Quoted passage>
-- Start --
The RBA continues to see moderate growth in consumer demand and strong expansion in housing construction. The RBA remains watchful as signs emerge of an improvement in investment intentions in non-mining sectors, but cautious as these plans are only tentative.
The RBA has acknowledged that earlier falls in the Australian dollar were assisting in achieving balanced growth in the economy, but recent gains had made this assistance less than previously thought.
Australia’s Q1 14 GDP rose by 1.1%. This took the annual economic growth rate up from 2.7% to 3.5%, the fastest pace of growth since mid-2012. The major source of growth in the quarter was net exports, which contributed 1.4%pts, following a strong increase in mining exports over the quarter.
Employment fell by 4,800 in May, the first fall since December 2013. Despite this, so far in 2014 97,900 jobs have been added to the Australian economy – with these all full-time positions. The unemployment rate held steady at 5.8% in the month, while the participation rate fell from 64.7% to 64.6%.
Q1 14 GDP growth was revised down sharply for the second time, from -1% on an annualised quarter-on-quarter basis, to -2.9%, the largest single revision since 1976. The downward revision was almost all due to revision in healthcare spending.
Inflation accelerated in May, rising 0.4% to 2.1% per year, the highest reading since October 2012. The Fed’s preferred measure of inflation, PCE Index rose 0.2% per month and is up 1.8% per year and suggests inflation has bottomed in the US.
The European Central Bank (ECB) cut all three of its key interest rates in a widely expected move at its 5 June meeting. The ECB lowered its main refinancing rate from 0.25% to 0.15% and in a historic move lowered its deposit rate into negative territory at -0.1%. The Marginal Lending Facility rate was lowered to 0.4% from 0.75%. It is unlikely any further rate cuts will occur with ECB President, Mario Draghi saying that rates are now at the lower bound.
-- End --
Problem details> Please copy everything from "Employment fell by" down to "bottomed in the US." in the economic commentary, substituting "adjustment" for "revision".

Given entries>
-- Start --
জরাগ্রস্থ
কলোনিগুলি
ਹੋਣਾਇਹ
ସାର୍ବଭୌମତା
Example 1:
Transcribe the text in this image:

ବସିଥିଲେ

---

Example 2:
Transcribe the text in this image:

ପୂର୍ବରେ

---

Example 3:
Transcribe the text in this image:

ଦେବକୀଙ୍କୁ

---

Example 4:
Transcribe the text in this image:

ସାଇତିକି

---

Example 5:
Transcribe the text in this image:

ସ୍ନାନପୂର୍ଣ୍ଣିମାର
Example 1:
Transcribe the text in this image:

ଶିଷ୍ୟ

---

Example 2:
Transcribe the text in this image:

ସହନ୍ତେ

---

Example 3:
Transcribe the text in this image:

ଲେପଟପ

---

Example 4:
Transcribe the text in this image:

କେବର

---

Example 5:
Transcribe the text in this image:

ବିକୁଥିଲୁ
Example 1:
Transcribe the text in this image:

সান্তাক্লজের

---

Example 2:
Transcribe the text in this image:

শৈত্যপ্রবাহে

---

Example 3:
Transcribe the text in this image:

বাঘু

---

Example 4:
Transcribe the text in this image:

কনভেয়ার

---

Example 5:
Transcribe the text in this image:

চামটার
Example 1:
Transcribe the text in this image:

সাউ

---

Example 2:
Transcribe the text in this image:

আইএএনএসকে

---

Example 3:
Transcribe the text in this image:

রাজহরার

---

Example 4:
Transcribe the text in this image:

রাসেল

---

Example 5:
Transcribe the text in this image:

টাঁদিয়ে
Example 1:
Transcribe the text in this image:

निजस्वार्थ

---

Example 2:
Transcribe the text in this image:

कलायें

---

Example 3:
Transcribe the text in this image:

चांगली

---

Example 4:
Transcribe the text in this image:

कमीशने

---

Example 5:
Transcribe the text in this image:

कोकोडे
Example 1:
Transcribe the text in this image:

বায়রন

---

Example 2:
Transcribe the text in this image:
-- End --
-- Start --
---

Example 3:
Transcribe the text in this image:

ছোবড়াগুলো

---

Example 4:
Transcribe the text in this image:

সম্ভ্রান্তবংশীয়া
-- End --
-- Start --
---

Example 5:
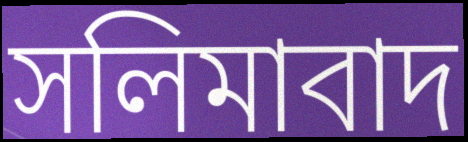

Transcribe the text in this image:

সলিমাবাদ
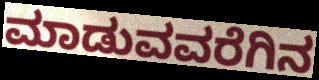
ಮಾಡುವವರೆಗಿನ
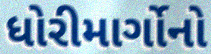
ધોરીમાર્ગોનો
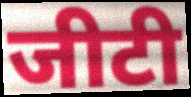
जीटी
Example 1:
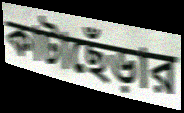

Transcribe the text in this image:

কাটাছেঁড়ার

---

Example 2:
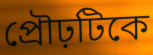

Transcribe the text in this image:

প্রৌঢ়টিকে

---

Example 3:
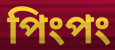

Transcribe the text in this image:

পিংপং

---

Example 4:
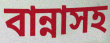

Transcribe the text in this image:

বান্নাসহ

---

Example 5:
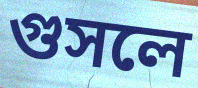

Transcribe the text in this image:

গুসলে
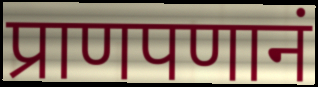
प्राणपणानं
-- End --
Solved exercise>
Employment fell by 4,800 in May, the first fall since December 2013. Despite this, so far in 2014 97,900 jobs have been added to the Australian economy – with these all full-time positions. The unemployment rate held steady at 5.8% in the month, while the participation rate fell from 64.7% to 64.6%.
Q1 14 GDP growth was revised down sharply for the second time, from -1% on an annualised quarter-on-quarter basis, to -2.9%, the largest single adjustment since 1976. The downward adjustment was almost all due to adjustment in healthcare spending.
Inflation accelerated in May, rising 0.4% to 2.1% per year, the highest reading since October 2012. The Fed’s preferred measure of inflation, PCE Index rose 0.2% per month and is up 1.8% per year and suggests inflation has bottomed in the US.